Exercise details:
Search term "могут": copy each line of the data containing it.

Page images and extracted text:
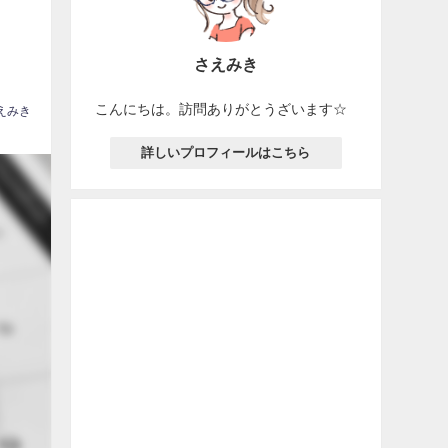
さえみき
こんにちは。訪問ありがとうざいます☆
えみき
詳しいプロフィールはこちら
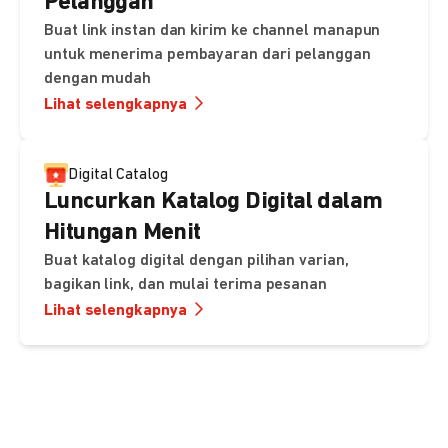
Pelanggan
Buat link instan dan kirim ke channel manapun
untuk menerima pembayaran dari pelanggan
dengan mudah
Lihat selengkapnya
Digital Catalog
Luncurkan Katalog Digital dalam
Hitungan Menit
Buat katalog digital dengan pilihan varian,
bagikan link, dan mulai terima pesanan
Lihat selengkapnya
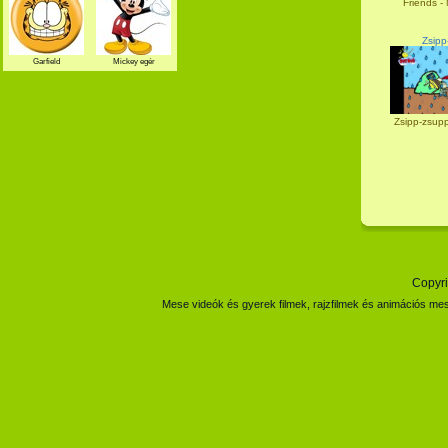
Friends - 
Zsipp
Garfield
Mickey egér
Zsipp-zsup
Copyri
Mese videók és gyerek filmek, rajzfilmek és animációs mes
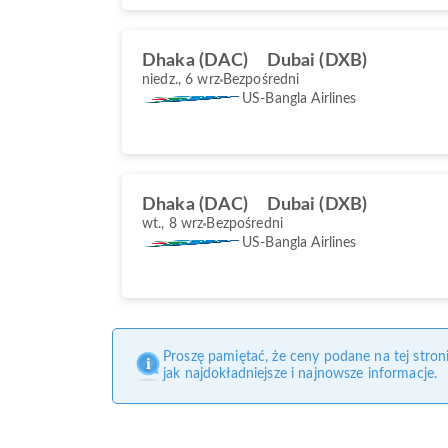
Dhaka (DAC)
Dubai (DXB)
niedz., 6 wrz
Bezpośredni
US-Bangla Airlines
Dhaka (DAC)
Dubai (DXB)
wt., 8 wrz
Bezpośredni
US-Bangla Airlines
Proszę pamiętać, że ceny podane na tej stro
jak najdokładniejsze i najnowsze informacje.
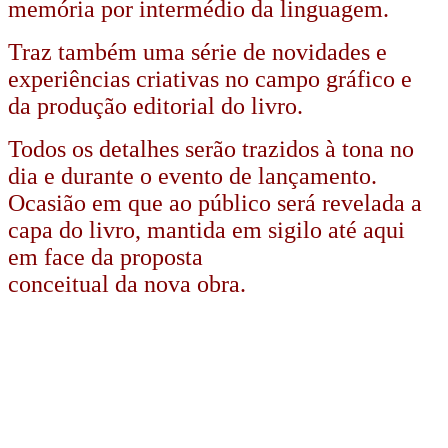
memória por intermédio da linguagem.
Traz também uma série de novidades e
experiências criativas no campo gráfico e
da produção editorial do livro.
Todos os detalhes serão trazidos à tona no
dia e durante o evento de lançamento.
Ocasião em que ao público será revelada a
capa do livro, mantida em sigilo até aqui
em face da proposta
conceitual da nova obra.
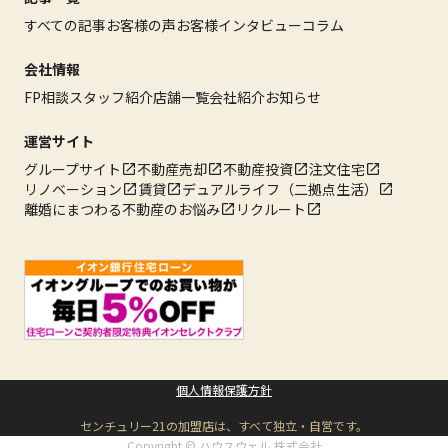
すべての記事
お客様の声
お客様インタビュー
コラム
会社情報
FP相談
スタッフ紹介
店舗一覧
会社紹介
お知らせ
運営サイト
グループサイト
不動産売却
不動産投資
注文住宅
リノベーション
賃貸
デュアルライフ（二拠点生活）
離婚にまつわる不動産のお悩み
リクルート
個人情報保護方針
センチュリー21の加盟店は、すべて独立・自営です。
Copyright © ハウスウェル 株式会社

* * *

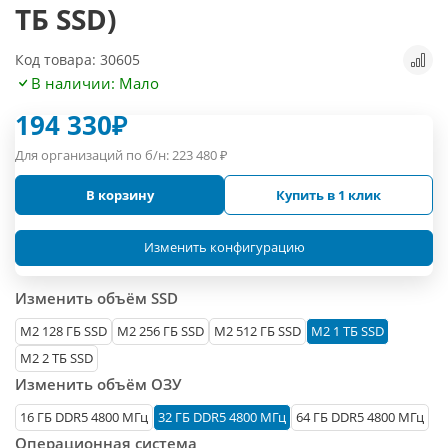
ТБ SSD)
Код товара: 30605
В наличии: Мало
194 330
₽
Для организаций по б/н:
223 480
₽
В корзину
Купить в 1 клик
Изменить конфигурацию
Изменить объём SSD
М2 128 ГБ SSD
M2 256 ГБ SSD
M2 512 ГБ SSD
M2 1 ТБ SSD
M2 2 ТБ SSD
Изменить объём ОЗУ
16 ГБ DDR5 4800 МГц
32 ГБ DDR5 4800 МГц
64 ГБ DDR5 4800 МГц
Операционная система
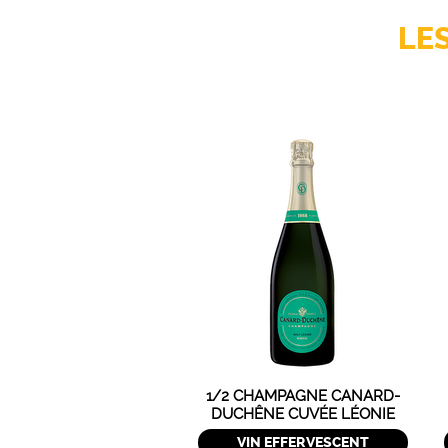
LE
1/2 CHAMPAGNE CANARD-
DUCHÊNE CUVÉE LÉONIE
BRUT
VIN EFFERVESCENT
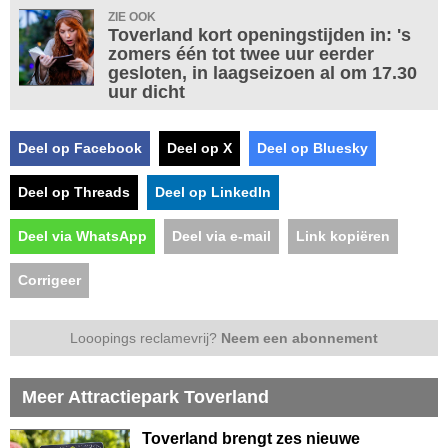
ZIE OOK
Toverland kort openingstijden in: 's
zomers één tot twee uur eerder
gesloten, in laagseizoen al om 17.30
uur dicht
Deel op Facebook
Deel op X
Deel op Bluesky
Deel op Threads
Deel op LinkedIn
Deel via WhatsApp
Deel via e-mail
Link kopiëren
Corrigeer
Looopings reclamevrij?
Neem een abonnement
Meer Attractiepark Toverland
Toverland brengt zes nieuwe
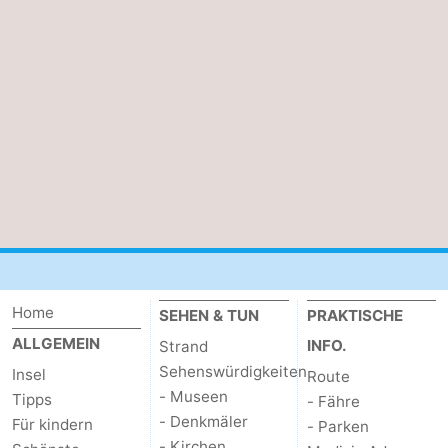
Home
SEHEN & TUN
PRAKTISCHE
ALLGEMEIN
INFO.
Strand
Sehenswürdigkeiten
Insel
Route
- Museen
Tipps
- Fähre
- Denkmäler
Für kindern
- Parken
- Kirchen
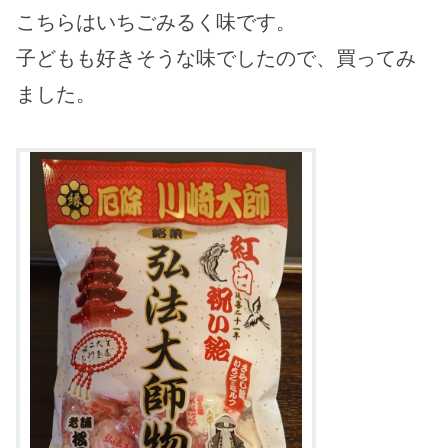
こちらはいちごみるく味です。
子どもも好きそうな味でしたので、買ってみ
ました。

---

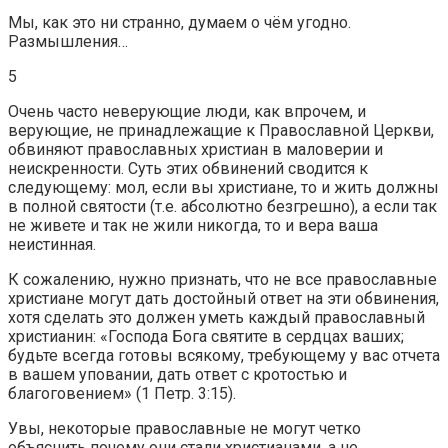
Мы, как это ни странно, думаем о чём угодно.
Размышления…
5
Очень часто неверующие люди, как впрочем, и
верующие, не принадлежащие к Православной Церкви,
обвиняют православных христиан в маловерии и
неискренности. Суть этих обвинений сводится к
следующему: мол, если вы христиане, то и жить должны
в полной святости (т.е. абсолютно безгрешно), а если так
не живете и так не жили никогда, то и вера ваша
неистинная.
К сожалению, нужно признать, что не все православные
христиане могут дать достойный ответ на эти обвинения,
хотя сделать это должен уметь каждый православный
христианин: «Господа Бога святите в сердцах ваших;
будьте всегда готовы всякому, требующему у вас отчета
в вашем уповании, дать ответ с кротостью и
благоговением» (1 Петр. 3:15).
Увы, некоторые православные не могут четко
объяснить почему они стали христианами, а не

Exercise response:
христиане могут дать достойный ответ на эти обвинения,
Увы, некоторые православные не могут четко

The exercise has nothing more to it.